# 3-4gal stocking ideas



## AquaNeko (Jul 26, 2009)

I got some RCS today with some I think flame moss (Thanks Jamesen) but I'd like to know what else I can stock in a tank this size? I'll get a measurement later.


----------



## AquaNeko (Jul 26, 2009)

Size 36cm x 23.5cm x 19cm


----------



## tebore (Jan 3, 2010)

One betta or a guppy.

If you're gonna keep a guppy you're gonna need to over filter. That's what I have to do to keep the little guy happy because he's sloppy eater. I want to throw some RCS in my 3Gal.


----------



## qwerty (Dec 15, 2009)

Betta may harass the shrimp... Lol... So not much you can do with a 3-4gal actually... I'd say make an iwagumi and use it to breed shrimp for a main tank...


----------



## bae (May 11, 2007)

A lot depends on how good you are at maintaining water quality. I'm raising about 30 killifish in one, and they've grown well and the largest are near 2".


----------



## AquaNeko (Jul 26, 2009)

Well I did razor the silicone off the tank. It's scratched up but sealed externally with a metal frame reinforcement. Going to have to water test it later.
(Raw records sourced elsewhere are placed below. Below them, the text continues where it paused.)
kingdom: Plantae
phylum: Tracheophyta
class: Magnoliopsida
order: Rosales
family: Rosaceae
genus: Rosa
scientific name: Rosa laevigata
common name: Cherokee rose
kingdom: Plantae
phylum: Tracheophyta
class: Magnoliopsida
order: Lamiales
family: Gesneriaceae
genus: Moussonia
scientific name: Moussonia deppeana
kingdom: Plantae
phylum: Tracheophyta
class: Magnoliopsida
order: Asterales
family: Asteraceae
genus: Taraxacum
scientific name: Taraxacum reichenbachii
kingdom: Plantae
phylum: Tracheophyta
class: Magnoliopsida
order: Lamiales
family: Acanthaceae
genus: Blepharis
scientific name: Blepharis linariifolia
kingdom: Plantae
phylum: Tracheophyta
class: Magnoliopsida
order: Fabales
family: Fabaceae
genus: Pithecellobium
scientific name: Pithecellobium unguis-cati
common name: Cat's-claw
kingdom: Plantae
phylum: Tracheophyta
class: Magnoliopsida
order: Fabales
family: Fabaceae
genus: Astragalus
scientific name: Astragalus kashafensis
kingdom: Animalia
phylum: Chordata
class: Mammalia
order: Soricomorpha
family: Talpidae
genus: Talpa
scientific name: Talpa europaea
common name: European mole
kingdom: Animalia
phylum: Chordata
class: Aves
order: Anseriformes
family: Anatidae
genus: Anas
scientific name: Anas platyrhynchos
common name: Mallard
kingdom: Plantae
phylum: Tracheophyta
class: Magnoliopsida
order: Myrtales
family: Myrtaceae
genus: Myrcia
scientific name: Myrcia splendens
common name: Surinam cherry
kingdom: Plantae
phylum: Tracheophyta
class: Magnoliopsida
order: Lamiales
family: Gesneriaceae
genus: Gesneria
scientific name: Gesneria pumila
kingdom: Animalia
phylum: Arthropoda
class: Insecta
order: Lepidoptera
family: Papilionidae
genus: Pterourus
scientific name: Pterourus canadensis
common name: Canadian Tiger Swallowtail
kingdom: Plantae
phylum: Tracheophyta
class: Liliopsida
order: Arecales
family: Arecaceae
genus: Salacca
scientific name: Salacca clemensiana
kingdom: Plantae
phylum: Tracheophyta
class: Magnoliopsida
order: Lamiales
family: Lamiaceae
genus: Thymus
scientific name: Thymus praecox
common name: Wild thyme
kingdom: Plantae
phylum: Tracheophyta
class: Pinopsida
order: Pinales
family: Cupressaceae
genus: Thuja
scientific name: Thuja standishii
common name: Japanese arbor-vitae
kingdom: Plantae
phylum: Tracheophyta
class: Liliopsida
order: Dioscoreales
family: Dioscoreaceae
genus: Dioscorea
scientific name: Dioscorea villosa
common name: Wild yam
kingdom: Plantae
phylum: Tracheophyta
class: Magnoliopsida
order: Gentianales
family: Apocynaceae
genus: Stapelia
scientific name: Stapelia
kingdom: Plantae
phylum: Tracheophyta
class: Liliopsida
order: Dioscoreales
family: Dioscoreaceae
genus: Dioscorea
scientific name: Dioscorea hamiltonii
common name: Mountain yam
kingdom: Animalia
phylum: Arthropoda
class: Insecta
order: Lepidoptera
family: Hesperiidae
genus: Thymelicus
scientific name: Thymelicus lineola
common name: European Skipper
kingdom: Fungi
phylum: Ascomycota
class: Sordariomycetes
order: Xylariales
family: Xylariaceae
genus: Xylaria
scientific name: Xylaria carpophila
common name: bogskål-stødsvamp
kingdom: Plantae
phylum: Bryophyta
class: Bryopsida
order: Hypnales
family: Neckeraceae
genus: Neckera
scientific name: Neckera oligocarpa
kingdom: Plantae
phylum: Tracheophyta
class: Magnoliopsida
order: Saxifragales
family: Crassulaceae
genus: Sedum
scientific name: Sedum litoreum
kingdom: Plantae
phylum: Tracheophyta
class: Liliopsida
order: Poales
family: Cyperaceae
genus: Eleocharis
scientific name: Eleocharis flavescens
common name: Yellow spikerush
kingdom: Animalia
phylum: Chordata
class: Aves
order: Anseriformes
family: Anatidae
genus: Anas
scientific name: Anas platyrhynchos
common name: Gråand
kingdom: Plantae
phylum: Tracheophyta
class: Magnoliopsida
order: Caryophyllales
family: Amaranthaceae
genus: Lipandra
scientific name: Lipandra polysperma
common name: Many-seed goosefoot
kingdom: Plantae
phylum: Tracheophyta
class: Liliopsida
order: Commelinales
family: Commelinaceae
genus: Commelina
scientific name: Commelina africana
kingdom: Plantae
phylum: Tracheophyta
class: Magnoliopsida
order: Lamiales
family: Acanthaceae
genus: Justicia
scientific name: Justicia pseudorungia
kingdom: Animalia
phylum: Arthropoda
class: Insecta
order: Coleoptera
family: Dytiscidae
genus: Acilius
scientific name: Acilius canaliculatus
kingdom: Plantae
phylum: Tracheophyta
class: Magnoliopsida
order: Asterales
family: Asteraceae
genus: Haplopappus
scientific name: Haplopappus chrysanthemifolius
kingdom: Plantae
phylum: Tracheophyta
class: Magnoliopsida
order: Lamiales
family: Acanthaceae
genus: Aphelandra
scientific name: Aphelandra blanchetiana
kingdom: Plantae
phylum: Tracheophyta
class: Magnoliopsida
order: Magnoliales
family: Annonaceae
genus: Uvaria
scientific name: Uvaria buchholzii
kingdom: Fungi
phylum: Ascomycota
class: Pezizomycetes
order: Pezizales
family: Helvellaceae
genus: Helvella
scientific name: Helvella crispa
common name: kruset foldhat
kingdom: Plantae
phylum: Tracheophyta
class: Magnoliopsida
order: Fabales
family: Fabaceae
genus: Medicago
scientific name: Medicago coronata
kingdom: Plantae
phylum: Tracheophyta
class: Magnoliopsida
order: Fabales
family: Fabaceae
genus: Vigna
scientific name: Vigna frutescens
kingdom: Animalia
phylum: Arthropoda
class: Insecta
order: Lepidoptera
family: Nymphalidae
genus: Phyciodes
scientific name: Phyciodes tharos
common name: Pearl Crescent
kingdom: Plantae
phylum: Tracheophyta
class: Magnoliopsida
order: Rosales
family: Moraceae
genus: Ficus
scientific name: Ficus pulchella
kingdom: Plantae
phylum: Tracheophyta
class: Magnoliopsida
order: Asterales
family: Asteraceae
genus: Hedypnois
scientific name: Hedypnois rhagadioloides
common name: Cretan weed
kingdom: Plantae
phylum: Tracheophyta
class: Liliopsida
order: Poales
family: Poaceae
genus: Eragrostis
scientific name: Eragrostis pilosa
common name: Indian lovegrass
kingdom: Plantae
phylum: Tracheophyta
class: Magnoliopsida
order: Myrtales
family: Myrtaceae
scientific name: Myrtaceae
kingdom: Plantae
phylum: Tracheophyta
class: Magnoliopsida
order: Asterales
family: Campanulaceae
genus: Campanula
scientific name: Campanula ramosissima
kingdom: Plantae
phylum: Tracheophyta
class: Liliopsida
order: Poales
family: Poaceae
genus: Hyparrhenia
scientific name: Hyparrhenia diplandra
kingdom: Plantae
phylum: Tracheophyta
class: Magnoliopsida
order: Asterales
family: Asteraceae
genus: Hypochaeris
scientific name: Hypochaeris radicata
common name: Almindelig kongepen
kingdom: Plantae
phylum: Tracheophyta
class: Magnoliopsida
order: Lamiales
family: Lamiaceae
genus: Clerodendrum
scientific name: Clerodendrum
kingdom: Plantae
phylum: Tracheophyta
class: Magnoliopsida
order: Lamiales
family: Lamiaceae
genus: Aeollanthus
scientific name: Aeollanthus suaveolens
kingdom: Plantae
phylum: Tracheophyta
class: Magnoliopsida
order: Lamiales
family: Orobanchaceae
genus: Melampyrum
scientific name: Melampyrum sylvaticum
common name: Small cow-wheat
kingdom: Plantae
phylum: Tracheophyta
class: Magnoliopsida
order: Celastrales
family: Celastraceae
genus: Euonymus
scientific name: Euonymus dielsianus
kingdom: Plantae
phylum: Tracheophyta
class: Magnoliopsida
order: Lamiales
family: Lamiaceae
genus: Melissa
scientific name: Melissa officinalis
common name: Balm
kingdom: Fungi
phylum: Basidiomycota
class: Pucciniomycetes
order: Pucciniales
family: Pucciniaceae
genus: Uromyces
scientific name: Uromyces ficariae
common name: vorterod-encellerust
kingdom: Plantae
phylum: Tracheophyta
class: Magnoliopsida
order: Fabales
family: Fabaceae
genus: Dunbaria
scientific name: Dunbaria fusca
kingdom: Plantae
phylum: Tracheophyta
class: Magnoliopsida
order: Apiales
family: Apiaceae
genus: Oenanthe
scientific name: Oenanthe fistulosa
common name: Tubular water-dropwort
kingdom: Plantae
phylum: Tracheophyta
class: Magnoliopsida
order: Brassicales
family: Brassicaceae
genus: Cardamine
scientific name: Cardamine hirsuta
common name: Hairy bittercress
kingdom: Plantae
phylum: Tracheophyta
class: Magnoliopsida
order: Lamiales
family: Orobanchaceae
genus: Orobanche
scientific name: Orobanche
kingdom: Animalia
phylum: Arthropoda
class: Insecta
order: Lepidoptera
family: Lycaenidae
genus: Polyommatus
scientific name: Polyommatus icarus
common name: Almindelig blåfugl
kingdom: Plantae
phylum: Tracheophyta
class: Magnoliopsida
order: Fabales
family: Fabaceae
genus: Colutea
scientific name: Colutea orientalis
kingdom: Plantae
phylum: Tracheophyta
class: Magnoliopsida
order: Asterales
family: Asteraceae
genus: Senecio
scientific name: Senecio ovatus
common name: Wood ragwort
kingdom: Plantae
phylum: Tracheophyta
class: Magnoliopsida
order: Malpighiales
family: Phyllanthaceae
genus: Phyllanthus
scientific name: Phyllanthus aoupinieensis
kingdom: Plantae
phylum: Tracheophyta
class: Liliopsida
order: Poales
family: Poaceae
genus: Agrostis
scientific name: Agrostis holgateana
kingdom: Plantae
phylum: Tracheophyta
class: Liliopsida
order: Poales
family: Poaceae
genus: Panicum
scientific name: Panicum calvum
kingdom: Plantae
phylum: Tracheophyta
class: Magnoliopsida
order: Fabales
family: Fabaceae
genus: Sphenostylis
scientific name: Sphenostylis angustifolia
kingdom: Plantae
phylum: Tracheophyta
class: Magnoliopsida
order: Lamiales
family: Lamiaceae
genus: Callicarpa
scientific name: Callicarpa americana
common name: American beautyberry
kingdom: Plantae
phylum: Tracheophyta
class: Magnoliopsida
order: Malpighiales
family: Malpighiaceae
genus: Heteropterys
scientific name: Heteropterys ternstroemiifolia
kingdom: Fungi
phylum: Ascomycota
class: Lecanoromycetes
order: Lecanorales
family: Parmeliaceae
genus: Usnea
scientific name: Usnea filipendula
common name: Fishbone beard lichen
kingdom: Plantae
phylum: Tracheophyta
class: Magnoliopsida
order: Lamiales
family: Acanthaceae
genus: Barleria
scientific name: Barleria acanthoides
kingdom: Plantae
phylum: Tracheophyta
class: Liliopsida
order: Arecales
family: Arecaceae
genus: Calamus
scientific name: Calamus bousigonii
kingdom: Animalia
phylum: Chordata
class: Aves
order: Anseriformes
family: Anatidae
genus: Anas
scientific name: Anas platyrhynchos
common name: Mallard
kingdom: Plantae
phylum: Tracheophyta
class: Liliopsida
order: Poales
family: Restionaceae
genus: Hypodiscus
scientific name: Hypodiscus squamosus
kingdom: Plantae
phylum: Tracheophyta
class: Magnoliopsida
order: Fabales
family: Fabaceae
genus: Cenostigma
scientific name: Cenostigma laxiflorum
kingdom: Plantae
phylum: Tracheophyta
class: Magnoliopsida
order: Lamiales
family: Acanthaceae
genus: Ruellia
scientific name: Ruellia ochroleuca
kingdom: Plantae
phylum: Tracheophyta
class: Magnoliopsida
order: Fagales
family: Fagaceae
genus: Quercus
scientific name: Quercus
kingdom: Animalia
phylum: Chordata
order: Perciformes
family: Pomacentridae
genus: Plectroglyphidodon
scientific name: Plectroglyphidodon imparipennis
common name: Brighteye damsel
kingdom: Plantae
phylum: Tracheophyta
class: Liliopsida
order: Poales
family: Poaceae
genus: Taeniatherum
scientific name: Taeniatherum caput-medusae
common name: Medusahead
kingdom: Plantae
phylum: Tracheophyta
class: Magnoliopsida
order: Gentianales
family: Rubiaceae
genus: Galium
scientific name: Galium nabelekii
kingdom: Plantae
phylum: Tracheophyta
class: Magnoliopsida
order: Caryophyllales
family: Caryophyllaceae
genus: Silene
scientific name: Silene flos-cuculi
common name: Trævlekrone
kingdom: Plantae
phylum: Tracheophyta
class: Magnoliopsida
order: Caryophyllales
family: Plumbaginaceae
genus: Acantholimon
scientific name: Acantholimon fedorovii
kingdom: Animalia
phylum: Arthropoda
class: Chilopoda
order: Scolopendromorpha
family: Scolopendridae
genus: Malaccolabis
I was asking because I wanted some other ideas for stocking (freshwater please) then the Betta/shrimp and the '5-29 stocking' site. I may 50/50 the tank with plexiglass/silicone and have a 50/50 cherry red shrimp and crystal red shrimp and see how that goes but just seeing what else to do with it.


----------



## AquaNeko (Jul 26, 2009)

It's looking more like a 4gal tank I've got. Since Princess Peach passed I already cleaned the tank out . Could a I work a pea puffer in there? I know I'm a slight bit shy of the 5gal cap but I plan on heavy filtering it and have always wanted a pea puffer after seeing them at Aquapets.


----------